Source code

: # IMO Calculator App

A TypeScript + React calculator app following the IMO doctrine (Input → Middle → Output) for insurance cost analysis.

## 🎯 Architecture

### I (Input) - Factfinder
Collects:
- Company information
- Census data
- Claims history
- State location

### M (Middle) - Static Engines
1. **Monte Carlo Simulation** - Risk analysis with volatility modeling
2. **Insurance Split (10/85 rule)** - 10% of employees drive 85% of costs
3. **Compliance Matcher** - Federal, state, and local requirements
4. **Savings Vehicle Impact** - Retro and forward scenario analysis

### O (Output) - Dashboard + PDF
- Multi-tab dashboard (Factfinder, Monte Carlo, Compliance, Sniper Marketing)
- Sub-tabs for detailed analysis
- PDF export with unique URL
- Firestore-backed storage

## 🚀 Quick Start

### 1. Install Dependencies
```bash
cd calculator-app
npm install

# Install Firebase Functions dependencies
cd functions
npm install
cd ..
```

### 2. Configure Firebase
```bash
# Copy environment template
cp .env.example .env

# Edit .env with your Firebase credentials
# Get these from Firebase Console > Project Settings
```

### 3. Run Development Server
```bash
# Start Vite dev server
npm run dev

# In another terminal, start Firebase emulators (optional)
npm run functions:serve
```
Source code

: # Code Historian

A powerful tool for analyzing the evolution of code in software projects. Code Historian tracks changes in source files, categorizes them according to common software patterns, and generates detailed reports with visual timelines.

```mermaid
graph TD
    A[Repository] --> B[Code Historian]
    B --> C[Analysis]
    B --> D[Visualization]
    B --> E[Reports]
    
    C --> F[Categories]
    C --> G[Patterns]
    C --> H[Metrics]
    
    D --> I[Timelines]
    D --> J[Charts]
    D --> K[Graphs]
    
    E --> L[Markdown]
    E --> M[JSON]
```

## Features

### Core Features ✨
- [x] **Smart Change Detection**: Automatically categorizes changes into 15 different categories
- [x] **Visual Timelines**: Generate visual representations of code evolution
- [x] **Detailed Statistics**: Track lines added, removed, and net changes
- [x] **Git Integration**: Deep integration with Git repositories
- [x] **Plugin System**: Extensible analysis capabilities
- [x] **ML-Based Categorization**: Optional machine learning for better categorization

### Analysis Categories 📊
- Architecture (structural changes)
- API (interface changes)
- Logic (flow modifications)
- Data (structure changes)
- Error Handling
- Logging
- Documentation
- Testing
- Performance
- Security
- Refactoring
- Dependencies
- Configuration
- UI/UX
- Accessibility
§ §
■ **YOUR TASK**: Please write out, exactly as they appear, the lines from the line containing "- [x] **Visual" through the last line of the records above, both included.

■ **ANSWER BELOW**:
- [x] **Visual Timelines**: Generate visual representations of code evolution
- [x] **Detailed Statistics**: Track lines added, removed, and net changes
- [x] **Git Integration**: Deep integration with Git repositories
- [x] **Plugin System**: Extensible analysis capabilities
- [x] **ML-Based Categorization**: Optional machine learning for better categorization

### Analysis Categories 📊
- Architecture (structural changes)
- API (interface changes)
- Logic (flow modifications)
- Data (structure changes)
- Error Handling
- Logging
- Documentation
- Testing
- Performance
- Security
- Refactoring
- Dependencies
- Configuration
- UI/UX
- Accessibility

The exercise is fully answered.